We can plot barplots for each categorical predictor to visualize their frequency distributions. Note: a degenerate distribution would have one category that dominates the distribution, while other categories have very few observations.
library(ggplot2)
par(mfrow=c(3,3))
for(i in 1:36) {
barplot(table(Soybean[,i]), main=names(Soybean)[i], xlab=names(Soybean)[i])
}
par(mfrow=c(1,1))
From the barplots, we can see that some predictors have degenerate distributions. The predictor “leaf.mild”, “lodging”, “mycelium”, “fruiting.bodies” have one category that dominates the distribution, while other categories have very few observations. This could lead to issues in modeling, as the model may not learn effectively from categories with very few instances.
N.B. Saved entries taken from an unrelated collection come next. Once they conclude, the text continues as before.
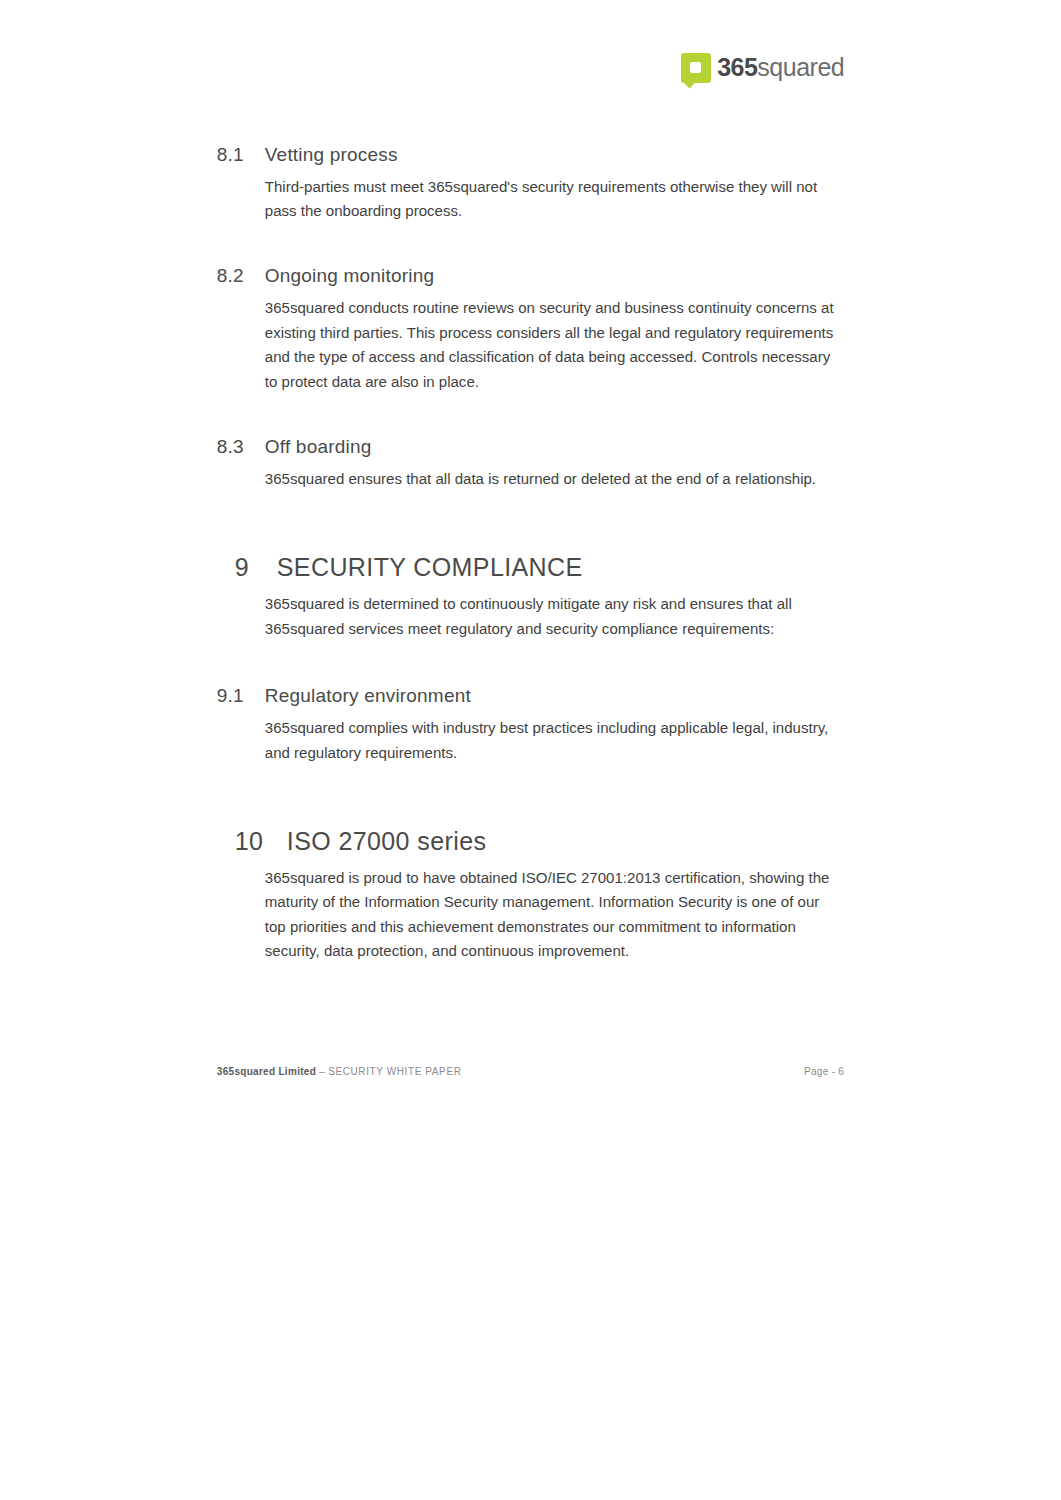365squared
8.1 Vetting process
Third-parties must meet 365squared's security requirements otherwise they will not pass the onboarding process.
8.2 Ongoing monitoring
365squared conducts routine reviews on security and business continuity concerns at existing third parties. This process considers all the legal and regulatory requirements and the type of access and classification of data being accessed. Controls necessary to protect data are also in place.
8.3 Off boarding
365squared ensures that all data is returned or deleted at the end of a relationship.
9 SECURITY COMPLIANCE
365squared is determined to continuously mitigate any risk and ensures that all 365squared services meet regulatory and security compliance requirements:
9.1 Regulatory environment
365squared complies with industry best practices including applicable legal, industry, and regulatory requirements.
10 ISO 27000 series
365squared is proud to have obtained ISO/IEC 27001:2013 certification, showing the maturity of the Information Security management. Information Security is one of our top priorities and this achievement demonstrates our commitment to information security, data protection, and continuous improvement.
365squared Limited – SECURITY WHITE PAPER
Page - 6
We can calculate the percentage of missing values for each predictor and visualize the pattern of missing data.
missing_percent <- colSums(is.na(Soybean)) / nrow(Soybean) * 100
#print(missing_percent)
barplot(missing_percent, main="Percentage of Missing Values by Predictor", las=2, ylab="Percentage Missing")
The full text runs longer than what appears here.